▶ WHAT THE TASK ASKS:
The listing below should be written out word for word, with its pictures removed.

▶ THE INPUT:

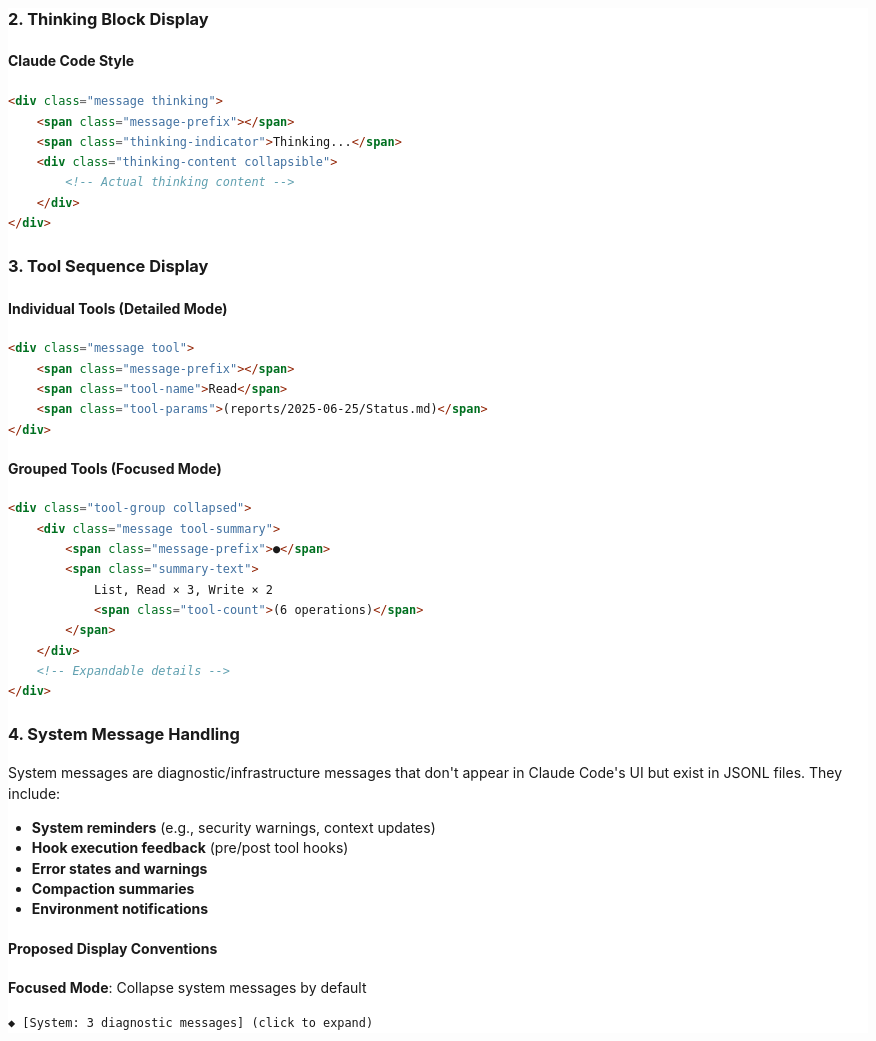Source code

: ### 2. Thinking Block Display

#### Claude Code Style
```html
<div class="message thinking">
    <span class="message-prefix"></span>
    <span class="thinking-indicator">Thinking...</span>
    <div class="thinking-content collapsible">
        <!-- Actual thinking content -->
    </div>
</div>
```

### 3. Tool Sequence Display

#### Individual Tools (Detailed Mode)
```html
<div class="message tool">
    <span class="message-prefix"></span>
    <span class="tool-name">Read</span>
    <span class="tool-params">(reports/2025-06-25/Status.md)</span>
</div>
```

#### Grouped Tools (Focused Mode)
```html
<div class="tool-group collapsed">
    <div class="message tool-summary">
        <span class="message-prefix">●</span>
        <span class="summary-text">
            List, Read × 3, Write × 2 
            <span class="tool-count">(6 operations)</span>
        </span>
    </div>
    <!-- Expandable details -->
</div>
```

### 4. System Message Handling

System messages are diagnostic/infrastructure messages that don't appear in Claude Code's UI but exist in JSONL files. They include:

- **System reminders** (e.g., security warnings, context updates)
- **Hook execution feedback** (pre/post tool hooks)
- **Error states and warnings**
- **Compaction summaries**
- **Environment notifications**

#### Proposed Display Conventions

**Focused Mode**: Collapse system messages by default
```
◆ [System: 3 diagnostic messages] (click to expand)
```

▶ ANSWER BOX:
Source code

: ### 2. Thinking Block Display

#### Claude Code Style
```html
<div class="message thinking">
    <span class="message-prefix"></span>
    <span class="thinking-indicator">Thinking...</span>
    <div class="thinking-content collapsible">
        <!-- Actual thinking content -->
    </div>
</div>
```

### 3. Tool Sequence Display

#### Individual Tools (Detailed Mode)
```html
<div class="message tool">
    <span class="message-prefix"></span>
    <span class="tool-name">Read</span>
    <span class="tool-params">(reports/2025-06-25/Status.md)</span>
</div>
```

#### Grouped Tools (Focused Mode)
```html
<div class="tool-group collapsed">
    <div class="message tool-summary">
        <span class="message-prefix">●</span>
        <span class="summary-text">
            List, Read × 3, Write × 2 
            <span class="tool-count">(6 operations)</span>
        </span>
    </div>
    <!-- Expandable details -->
</div>
```

### 4. System Message Handling

System messages are diagnostic/infrastructure messages that don't appear in Claude Code's UI but exist in JSONL files. They include:

- **System reminders** (e.g., security warnings, context updates)
- **Hook execution feedback** (pre/post tool hooks)
- **Error states and warnings**
- **Compaction summaries**
- **Environment notifications**

#### Proposed Display Conventions

**Focused Mode**: Collapse system messages by default
```
◆ [System: 3 diagnostic messages] (click to expand)
```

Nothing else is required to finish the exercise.